中国発の動画アプリ「TikTok(ティックトック)」は世界中でユーザーを獲得し、ネットフリック、ユーチューブ、フェイスブックなどと肩を並べる存在にまで成長した。TikTokの開発元であるバイトダンスの評価額は、750億ドル以上とも言われている。同社を率いるのは、創業者のチャン・イーミン(張一鳴)だ。チャン氏はいかにして、中国国内のみならず、海外でも大成功を収めるビジネスをつくり上げたのだろうか。
大人気の15秒動画アプリ「TikTok(ティックトック)」を開発したバイトダンス(ByteDance)(本社・北京)ほど、短期間で成功を収めたIT系スタートアップは少ない。TikTokはわずか2年の間に、150ヵ国75言語で10億ダウンロードを超え、ネットフリックスやユーチューブ、スナップチャット、フェイスブックなどの企業と肩を並べるまでになった。
ユーザーがこのアプリを使ってスマホでつくり、共有するのは、お笑い系や口パク、犬のグルーミング法など、ありとあらゆるジャンルの動画だ。そのテンポよく切り替わる素人コンテンツが、世界中の若者を虜にしている。

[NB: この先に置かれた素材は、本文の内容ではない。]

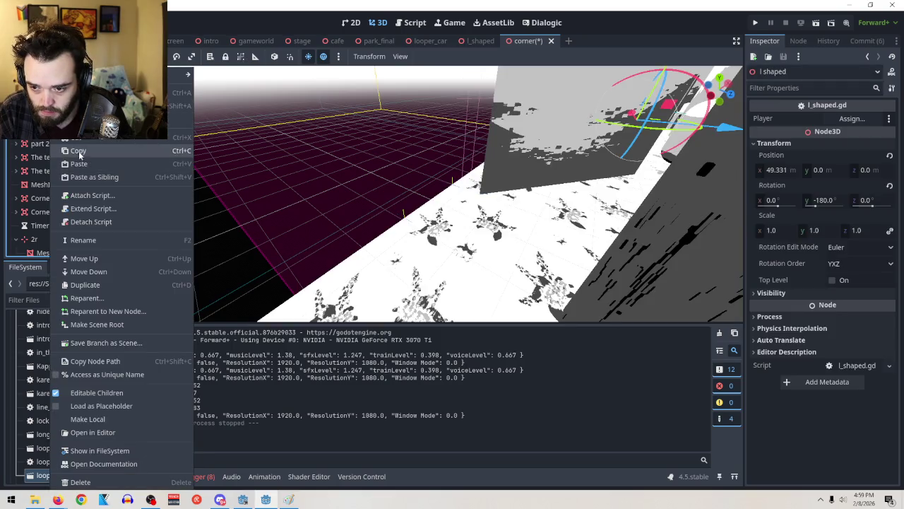
pyautogui.press('Escape')
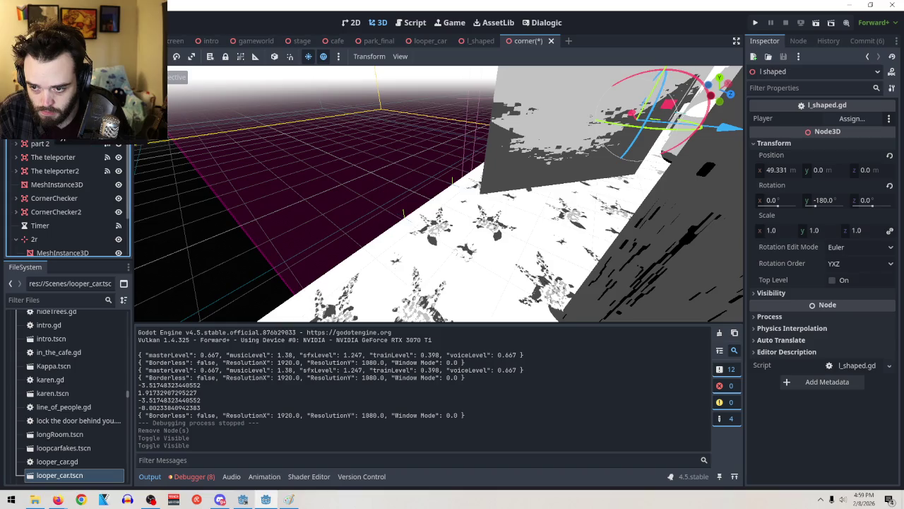
pyautogui.rightClick(41, 140)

翻訳がほとんど必要ないTikTokは、テンセントのメッセージングアプリ「WeChat(ウィーチャット)」のように、中国で成功している他のアプリよりもはるかに広く浸透している。WeChatは、中国では誰もが使っているが、中国以外ではおおかた、海外の中国人コミュニティが母国にいる人と連絡を取るのに使用されている。
中国ではグレート・ファイアウォールがインターネットを検閲し、米国の一部のSNSサイトへのアクセスをブロックしているが、バイトダンスの創業者チャン・イーミン(張一鳴)のような中国人起業家は、中国国内だけでなく、海外の開かれた競争市場でも成功できることを証明して見せている。
ネットが検閲される中国市場向けと、中国以外の海外向けという2つのバージョンのTikTokをつくるというチャンの戦略は、世界展開を目指すデジタルコンテンツ企業――国内にとどまらず、海外展開という新たな野望を抱く中国のデジタルスタートアップを含む――にとって、新たなモデルになりうる。また、中国市場参入で深刻な制約を受けている米国企業にも、何らかの示唆を与えるかもしれない。